We never actually decided to get a dog. But my husband and I, having been raised with family dogs, knew how much they contributed to a family’s culture and it seemed a natural step for our family.  We started going to the shelter “just to look.” Three months into our sporadic visits we spotted her, sitting at the back of her cage, calm as a monk amidst the barking and chaos.  “Hello there.”  She stood and walked towards us, zen-like and restrained in spite of her surroundings and her pitifully skeletal condition.  When my husband squeezed his hand between the bars, she leaned into his palm, hungry for the physical affection that we soon learned was as important to her well being as food.

It took several baths to wash off the pound smell and dirt from time on the road. For the first few weeks, in the evenings, I sat on the floor, back braced against the couch, and Lovey would climb into my lap.  I held her like a baby, heart to heart, her head on my shoulder, stroking her thin back for hours.

She went everywhere with me.  Errands, social events, school (where she was the most popular kid on the playground). One friend suggested that we “just get it over with and have a commitment ceremony already.”  But we didn’t need that.  We didn’t need no piece of paper from the city hall keeping us tied and true.  We were in it for the long haul, me and my dog. 

She often rode in Dan’s truck as he did his rounds and even hung out on boats with him while he worked.  The two of them wrestled every night as we watched and laughed at this side of her – the doggier side.
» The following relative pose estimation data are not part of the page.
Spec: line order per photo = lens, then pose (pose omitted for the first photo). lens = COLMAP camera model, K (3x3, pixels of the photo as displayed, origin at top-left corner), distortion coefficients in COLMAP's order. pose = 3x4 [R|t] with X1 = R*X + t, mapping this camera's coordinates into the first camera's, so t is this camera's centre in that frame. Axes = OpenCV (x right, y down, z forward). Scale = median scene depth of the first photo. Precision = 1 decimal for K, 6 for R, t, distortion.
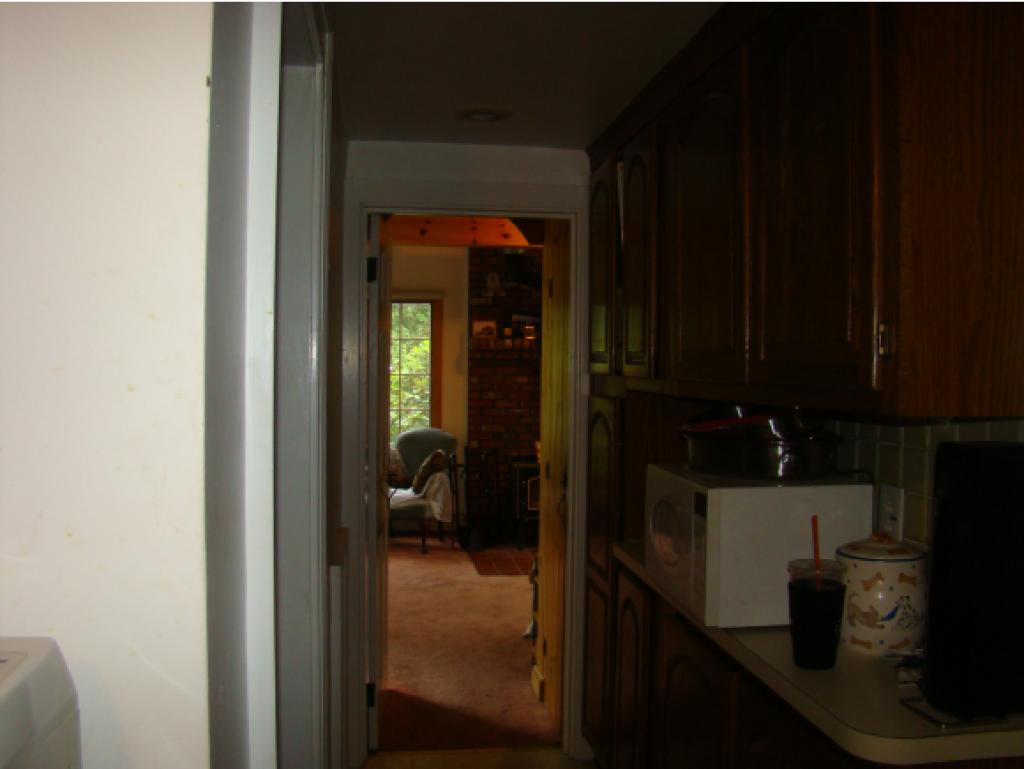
lens RADIAL K [[971.2, 0, 515.0], [0, 971.2, 386.9], [0, 0, 1]] dist [-0.131601, 0.005859]
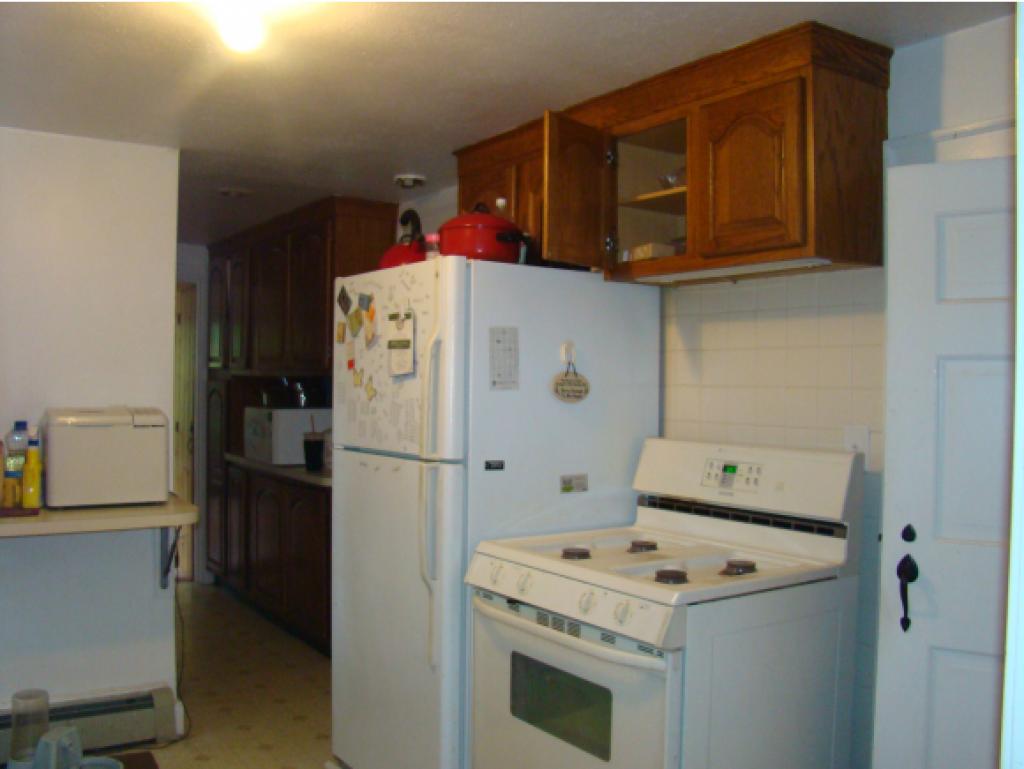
lens RADIAL K [[971.2, 0, 515.0], [0, 971.2, 386.9], [0, 0, 1]] dist [-0.131601, 0.005859]
pose [[0.902272, -0.005745, 0.431129, -0.219374], [0.009542, 0.999932, -0.006645, 0.047561], [-0.431062, 0.010109, 0.902266, -1.081013]]
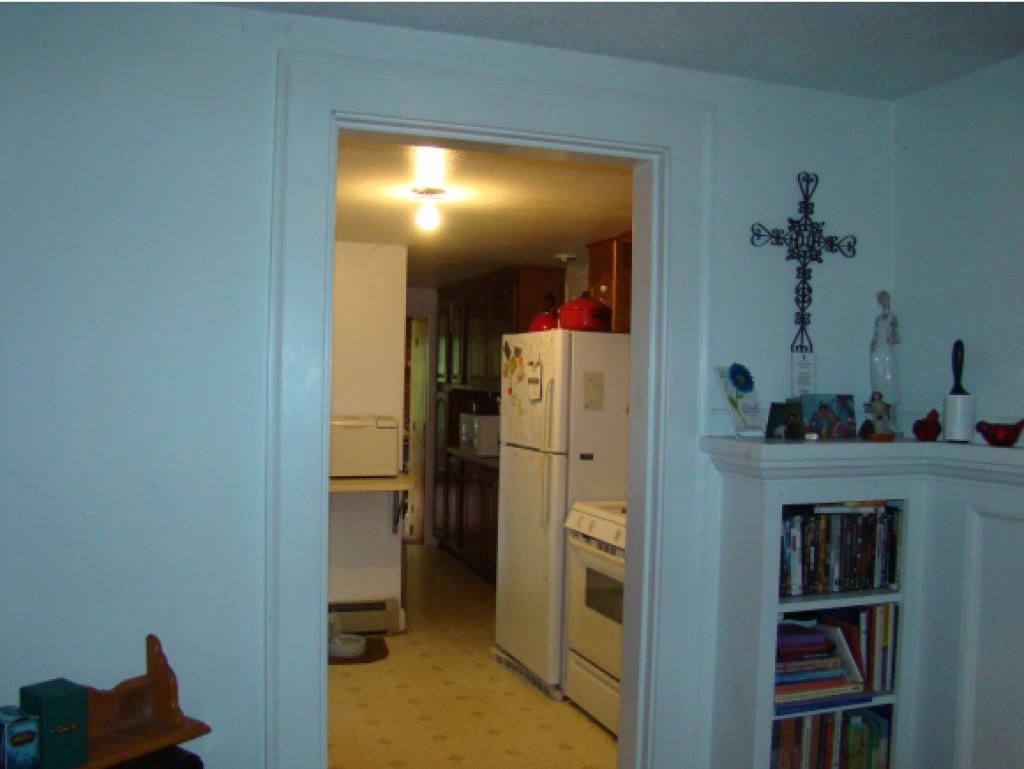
lens RADIAL K [[971.2, 0, 515.0], [0, 971.2, 386.9], [0, 0, 1]] dist [-0.131601, 0.005859]
pose [[0.981147, 0.006767, 0.193147, -0.241033], [-0.005404, 0.999957, -0.007581, 0.018433], [-0.193190, 0.006394, 0.981141, -1.720439]]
She was a furry sister to my daughters, sleeping with them, allowing them to dress her in costumes and do photo shoots, teaching her tricks.  During slumber parties she would burrow into the middle of the pack, to the delight of the girls and their friends.

She developed a different – but equally strong - relationship with each one of us.

And here we are, 12 years later, facing the excruciating reality of her declining condition.  She is mostly blind and deaf, has a tumor on her hip, struggles up stairs and even on short walks. It’s been a while since she has run across a field with her butt down and her ears back.  She can no longer swim and fetch sticks.  She falls periodically. Incontinence controlled by medication.  But her tail still wags wildly and she yodels and grabs a toy when we get home and brings it to us.  And she eats with amazing gusto.

I keep hoping she’ll die in her sleep.  Or have a sudden seizure and die in my arms.  But that is unlikely and so I think the time is coming.  Or is here. 

When a dog rolls over and opens her legs, it is a sign that she trusts you with her innermost being.  With her most vulnerable spot.  Her soft, unprotected belly.  How do you walk such a creature into the vet for the last time without feeling like a traitor? 

But – are you a traitor?  Or are you honoring the trust she has put in you to take care of the things she cannot when the time is right?  Are you returning her love and trust by exposing the your soft underside – your vulnerability – and doing what is right? 

One of the hardest things for me is beginning to talk about her in the past.   I don't like the sound of, "Lovey WAS the best dog.” How does time go by so quickly?  How does what seems like an eternal "now" come to feel so suddenly over and done with?  

But this is not about me.  This is about Lovey.  It’s about the responsibility we took on when we brought her home. It’s about the lessons that she continues to teach us.

We owe you this, Lovey.  One last belly rub and then it’s time to go.  Darn it.